Records for this task ->
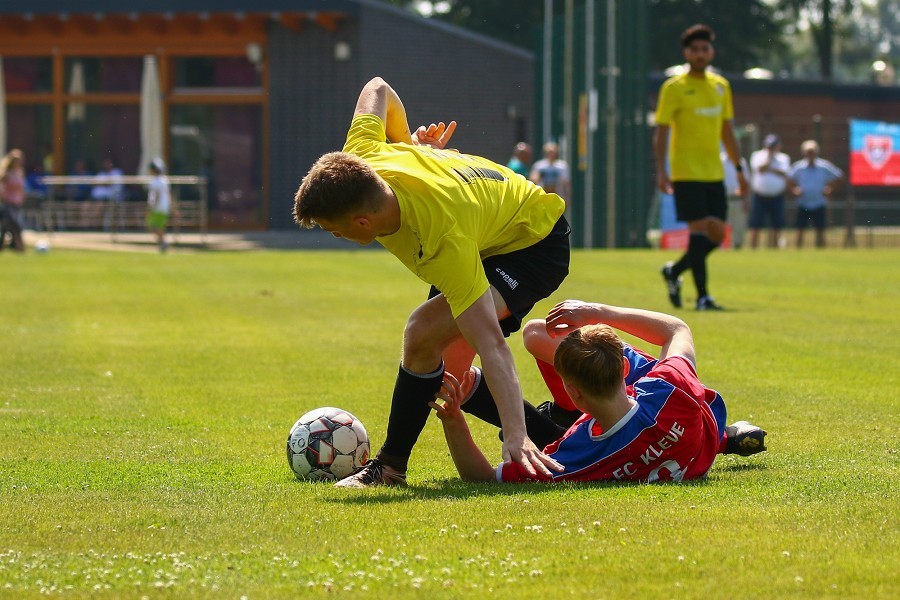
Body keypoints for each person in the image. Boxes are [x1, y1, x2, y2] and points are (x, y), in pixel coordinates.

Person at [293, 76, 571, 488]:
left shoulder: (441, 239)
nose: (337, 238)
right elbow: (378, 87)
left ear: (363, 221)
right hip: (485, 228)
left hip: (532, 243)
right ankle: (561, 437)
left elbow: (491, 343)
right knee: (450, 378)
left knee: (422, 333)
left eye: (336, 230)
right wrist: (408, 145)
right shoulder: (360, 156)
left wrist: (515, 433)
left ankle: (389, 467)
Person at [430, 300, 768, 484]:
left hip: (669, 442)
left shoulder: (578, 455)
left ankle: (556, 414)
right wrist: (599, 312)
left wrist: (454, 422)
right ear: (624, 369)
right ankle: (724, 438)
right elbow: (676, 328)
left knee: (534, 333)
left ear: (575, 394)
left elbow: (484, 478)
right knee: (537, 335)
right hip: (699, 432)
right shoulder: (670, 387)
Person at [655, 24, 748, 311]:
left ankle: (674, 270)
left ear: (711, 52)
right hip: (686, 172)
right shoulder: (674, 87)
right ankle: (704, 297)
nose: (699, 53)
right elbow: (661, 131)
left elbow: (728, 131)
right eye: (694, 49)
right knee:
---
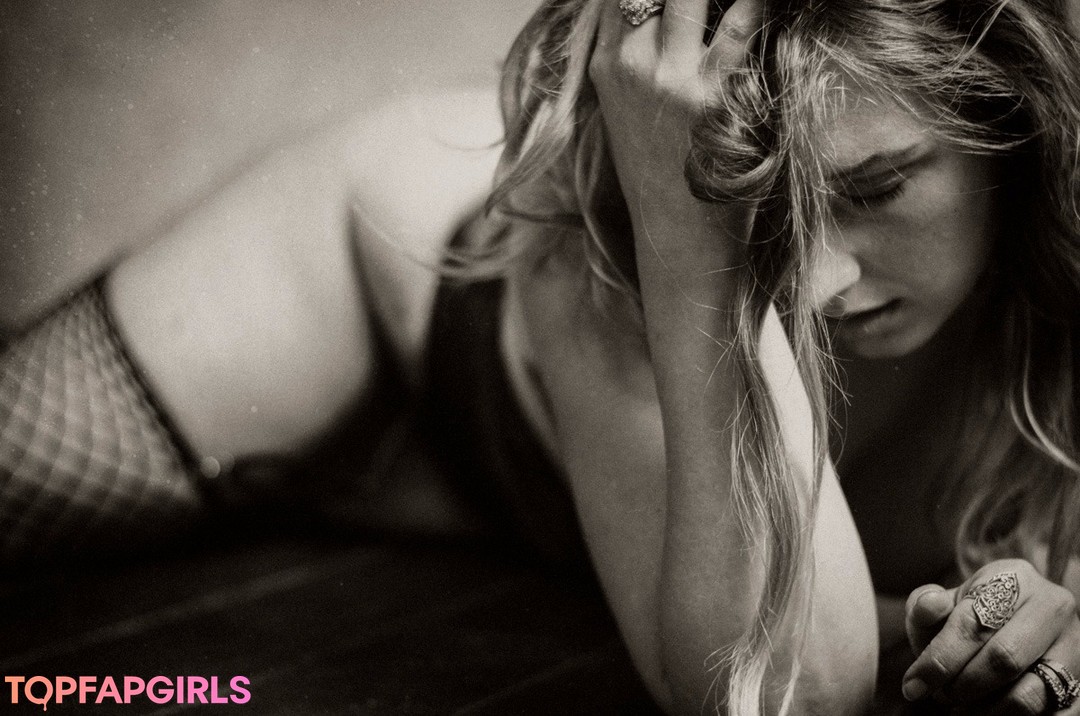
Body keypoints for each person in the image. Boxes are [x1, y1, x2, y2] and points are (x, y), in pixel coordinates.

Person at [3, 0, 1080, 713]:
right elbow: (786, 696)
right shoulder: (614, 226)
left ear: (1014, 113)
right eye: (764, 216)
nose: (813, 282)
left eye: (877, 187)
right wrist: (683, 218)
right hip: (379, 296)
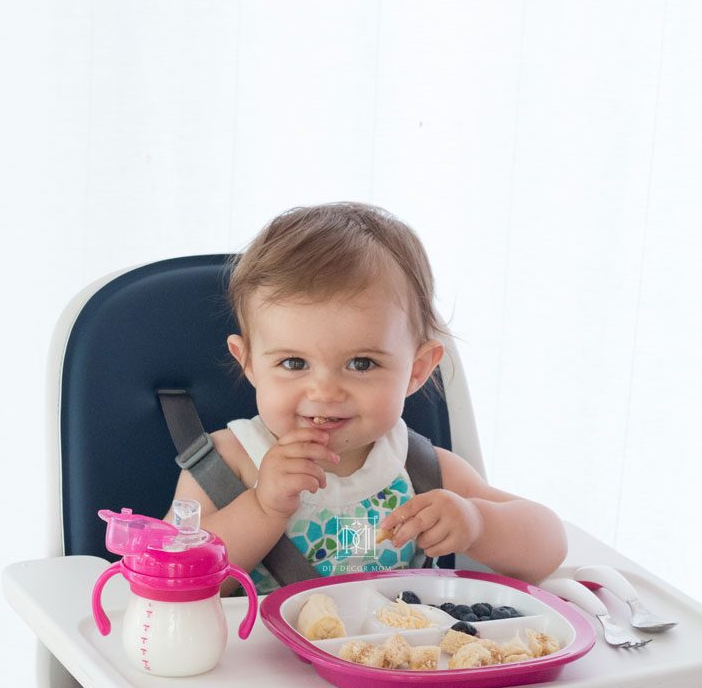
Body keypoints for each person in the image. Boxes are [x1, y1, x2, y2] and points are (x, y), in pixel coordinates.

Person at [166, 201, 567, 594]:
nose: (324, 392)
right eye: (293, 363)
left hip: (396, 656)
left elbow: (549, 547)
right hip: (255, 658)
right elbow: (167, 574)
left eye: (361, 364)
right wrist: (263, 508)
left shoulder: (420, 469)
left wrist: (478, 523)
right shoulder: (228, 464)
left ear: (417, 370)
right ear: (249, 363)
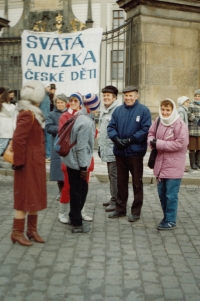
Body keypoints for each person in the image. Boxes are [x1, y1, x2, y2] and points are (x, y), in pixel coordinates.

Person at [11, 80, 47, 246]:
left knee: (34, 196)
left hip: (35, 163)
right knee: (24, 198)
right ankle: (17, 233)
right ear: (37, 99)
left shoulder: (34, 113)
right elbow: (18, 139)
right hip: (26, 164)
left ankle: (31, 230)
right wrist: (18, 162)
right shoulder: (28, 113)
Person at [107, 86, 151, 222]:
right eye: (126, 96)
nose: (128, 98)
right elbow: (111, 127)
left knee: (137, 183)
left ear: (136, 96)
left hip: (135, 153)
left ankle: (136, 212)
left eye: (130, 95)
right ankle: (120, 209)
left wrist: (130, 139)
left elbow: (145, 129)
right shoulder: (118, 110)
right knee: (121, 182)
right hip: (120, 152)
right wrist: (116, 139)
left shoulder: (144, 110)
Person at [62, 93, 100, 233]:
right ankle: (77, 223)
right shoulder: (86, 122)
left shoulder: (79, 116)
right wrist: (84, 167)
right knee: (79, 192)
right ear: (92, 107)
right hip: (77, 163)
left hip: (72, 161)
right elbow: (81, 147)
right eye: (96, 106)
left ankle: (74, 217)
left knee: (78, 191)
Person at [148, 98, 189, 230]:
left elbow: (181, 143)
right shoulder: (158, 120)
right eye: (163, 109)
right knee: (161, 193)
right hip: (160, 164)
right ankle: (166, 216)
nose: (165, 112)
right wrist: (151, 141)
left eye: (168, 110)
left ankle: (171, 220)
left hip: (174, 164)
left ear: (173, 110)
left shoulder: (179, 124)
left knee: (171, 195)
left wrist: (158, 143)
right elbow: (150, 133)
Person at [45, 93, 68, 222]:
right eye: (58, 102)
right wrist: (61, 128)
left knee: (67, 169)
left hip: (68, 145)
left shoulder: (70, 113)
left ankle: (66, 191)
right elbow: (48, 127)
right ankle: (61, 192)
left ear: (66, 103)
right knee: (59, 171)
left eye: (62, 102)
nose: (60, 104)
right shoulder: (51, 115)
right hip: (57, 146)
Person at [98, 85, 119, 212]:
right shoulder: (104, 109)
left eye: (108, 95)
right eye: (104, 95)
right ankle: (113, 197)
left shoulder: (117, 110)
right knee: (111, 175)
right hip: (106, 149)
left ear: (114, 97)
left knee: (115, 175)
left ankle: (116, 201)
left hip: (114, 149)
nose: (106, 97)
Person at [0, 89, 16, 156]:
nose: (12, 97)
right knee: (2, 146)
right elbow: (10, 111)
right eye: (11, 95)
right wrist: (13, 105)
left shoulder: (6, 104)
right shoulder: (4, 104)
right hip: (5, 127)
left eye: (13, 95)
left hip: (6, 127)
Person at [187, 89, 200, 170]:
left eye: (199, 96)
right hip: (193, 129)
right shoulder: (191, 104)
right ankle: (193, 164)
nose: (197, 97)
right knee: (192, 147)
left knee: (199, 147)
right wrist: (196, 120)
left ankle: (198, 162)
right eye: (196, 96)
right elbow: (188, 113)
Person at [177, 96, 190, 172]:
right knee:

What the exercise asks ->
Once you have identified the lines above that contain "nose", copy each of them.

Output of the task ->
nose: (337, 238)
nose: (699, 53)
nose: (813, 282)
nose: (324, 392)
nose: (128, 98)
nose: (165, 112)
nose: (60, 104)
nose: (106, 97)
nose: (12, 97)
nose: (197, 97)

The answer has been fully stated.